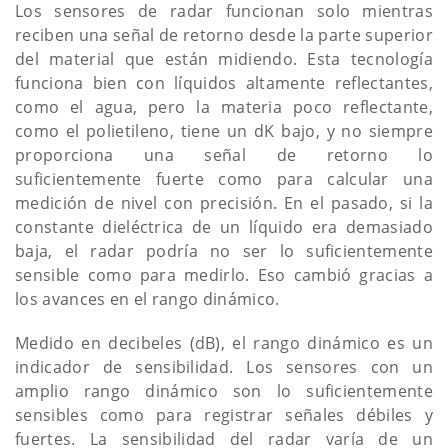
Los sensores de radar funcionan solo mientras
reciben una señal de retorno desde la parte superior
del material que están midiendo. Esta tecnología
funciona bien con líquidos altamente reflectantes,
como el agua, pero la materia poco reflectante,
como el polietileno, tiene un dK bajo, y no siempre
proporciona una señal de retorno lo
suficientemente fuerte como para calcular una
medición de nivel con precisión. En el pasado, si la
constante dieléctrica de un líquido era demasiado
baja, el radar podría no ser lo suficientemente
sensible como para medirlo. Eso cambió gracias a
los avances en el rango dinámico.
Medido en decibeles (dB), el rango dinámico es un
indicador de sensibilidad. Los sensores con un
amplio rango dinámico son lo suficientemente
sensibles como para registrar señales débiles y
fuertes. La sensibilidad del radar varía de un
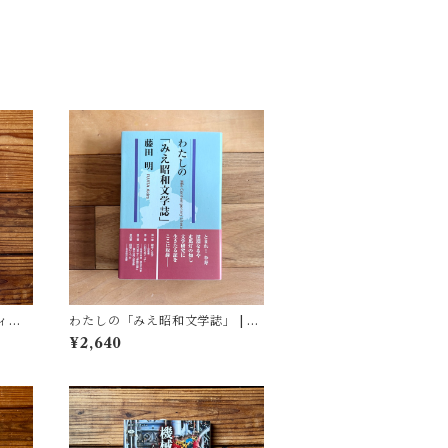
ィア
わたしの「みえ昭和文学誌」 | 藤
(著)
田 明
¥2,640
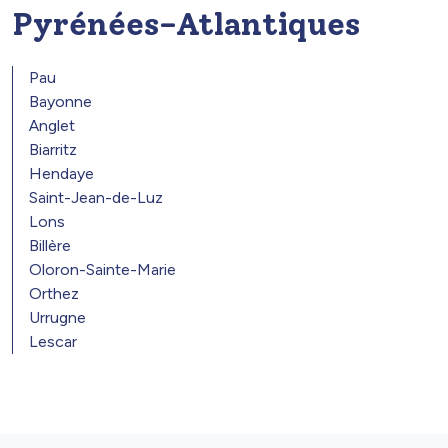
Pyrénées-Atlantiques
Pau
Bayonne
Anglet
Biarritz
Hendaye
Saint-Jean-de-Luz
Lons
Billère
Oloron-Sainte-Marie
Orthez
Urrugne
Lescar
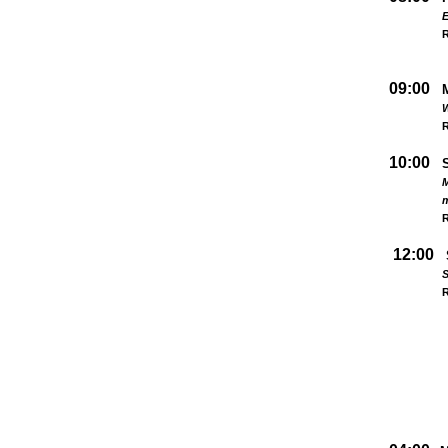
09:00
W
R
10:00
M
R
12:00
S
R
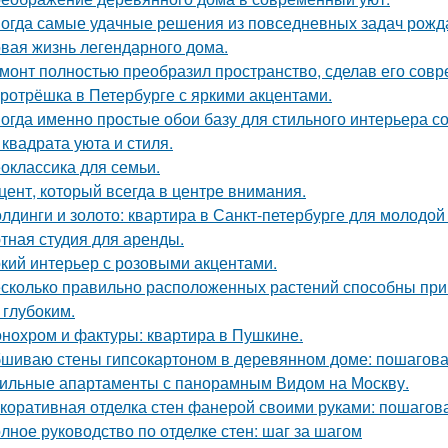
огда самые удачные решения из повседневных задач рожд
вая жизнь легендарного дома.
монт полностью преобразил пространство, сделав его сов
ротрёшка в Петербурге с яркими акцентами.
огда именно простые обои базу для стильного интерьера с
 квадрата уюта и стиля.
оклассика для семьи.
цент, который всегда в центре внимания.
лдинги и золото: квартира в Санкт-петербурге для молодой
тная студия для аренды.
кий интерьер с розовыми акцентами.
сколько правильно расположенных растений способны прив
 глубоким.
нохром и фактуры: квартира в Пушкине.
шиваю стены гипсокартоном в деревянном доме: пошагова
ильные апартаменты с панорамным Видом на Москву.
коративная отделка стен фанерой своими руками: пошагов
лное руководство по отделке стен: шаг за шагом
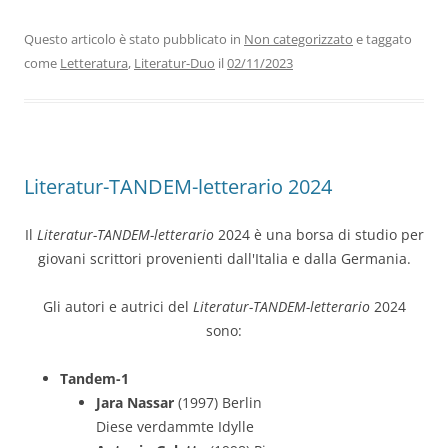
Questo articolo è stato pubblicato in
Non categorizzato
e taggato
come
Letteratura
,
Literatur-Duo
il
02/11/2023
Literatur-TANDEM-letterario 2024
Il
Literatur-TANDEM-letterario
2024 è una borsa di studio per
giovani scrittori provenienti dall'Italia e dalla Germania.
Gli autori e autrici del
Literatur-TANDEM-letterario
2024
sono:
Tandem-1
Jara Nassar
(1997) Berlin
Diese verdammte Idylle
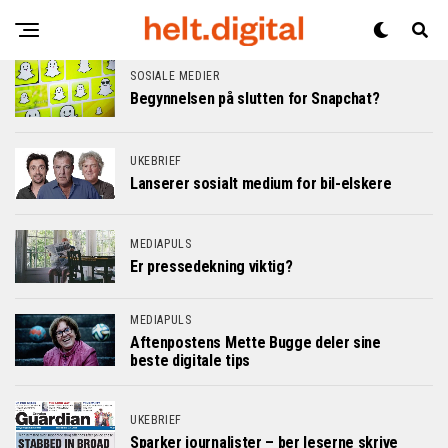
SOSIALE MEDIER
Begynnelsen på slutten for Snapchat?
UKEBRIEF
Lanserer sosialt medium for bil-elskere
MEDIAPULS
Er pressedekning viktig?
MEDIAPULS
Aftenpostens Mette Bugge deler sine
beste digitale tips
UKEBRIEF
Sparker journalister – ber leserne skrive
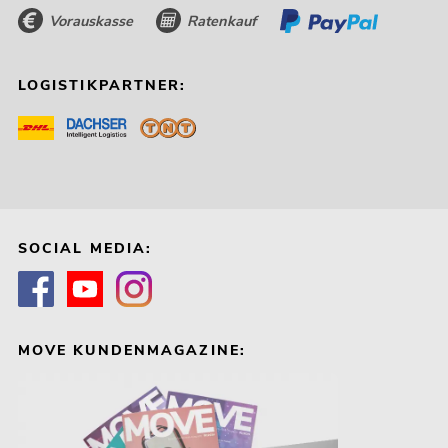
Vorauskasse
Ratenkauf
LOGISTIKPARTNER:
SOCIAL MEDIA:
MOVE KUNDENMAGAZINE:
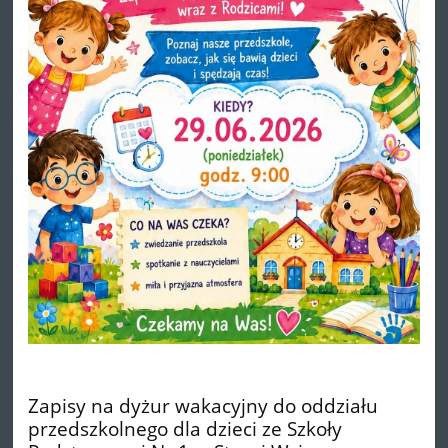
Zapisy na dyżur wakacyjny do oddziału
przedszkolnego dla dzieci ze Szkoły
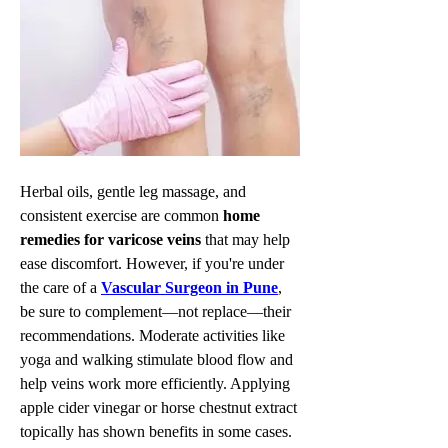
Herbal oils, gentle leg massage, and 
consistent exercise are common 
home 
remedies for varicose veins
 that may help 
ease discomfort. However, if you're under 
the care of a 
Vascular Surgeon in Pune
, 
be sure to complement—not replace—their 
recommendations. Moderate activities like 
yoga and walking stimulate blood flow and 
help veins work more efficiently. Applying 
apple cider vinegar or horse chestnut extract 
topically has shown benefits in some cases. 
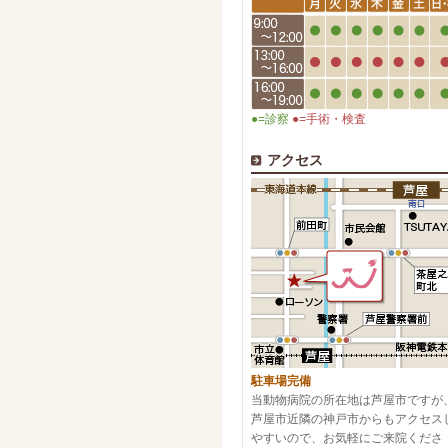
●=診察
●=手術・検査
アクセス
駐車場完備
当動物病院の所在地は芦屋市ですが
芦屋市近隣の神戸市からもアクセス
やすいので、お気軽にご来院くださ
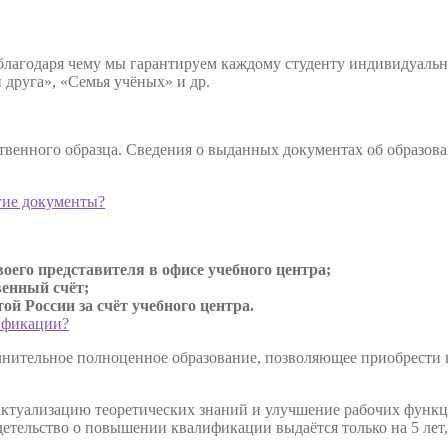
 благодаря чему мы гарантируем каждому студенту индивидуал
друга», «Семья учёных» и др.
твенного образца. Сведения о выданных документах об образов
гие документы?
оего представителя в офисе учебного центра;
венный счёт;
й России за счёт учебного центра.
ификации?
нительное полноценное образование, позволяющее приобрести но
туализацию теоретических знаний и улучшение рабочих функци
видетельство о повышении квалификации выдаётся только на 5 ле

+ + + + +

**Problem statement**:
Take the material above and output only the lines from the one that contains "Letteratura" through the one that contains "Sparker journalister – ber leserne skrive", ends included and images left out.

**Your response**:
Letteratura
,
Literatur-Duo
il
02/11/2023
Literatur-TANDEM-letterario 2024
Il
Literatur-TANDEM-letterario
2024 è una borsa di studio per
giovani scrittori provenienti dall'Italia e dalla Germania.
Gli autori e autrici del
Literatur-TANDEM-letterario
2024
sono:
Tandem-1
Jara Nassar
(1997) Berlin
Diese verdammte Idylle
SOSIALE MEDIER
Begynnelsen på slutten for Snapchat?
UKEBRIEF
Lanserer sosialt medium for bil-elskere
MEDIAPULS
Er pressedekning viktig?
MEDIAPULS
Aftenpostens Mette Bugge deler sine
beste digitale tips
UKEBRIEF
Sparker journalister – ber leserne skrive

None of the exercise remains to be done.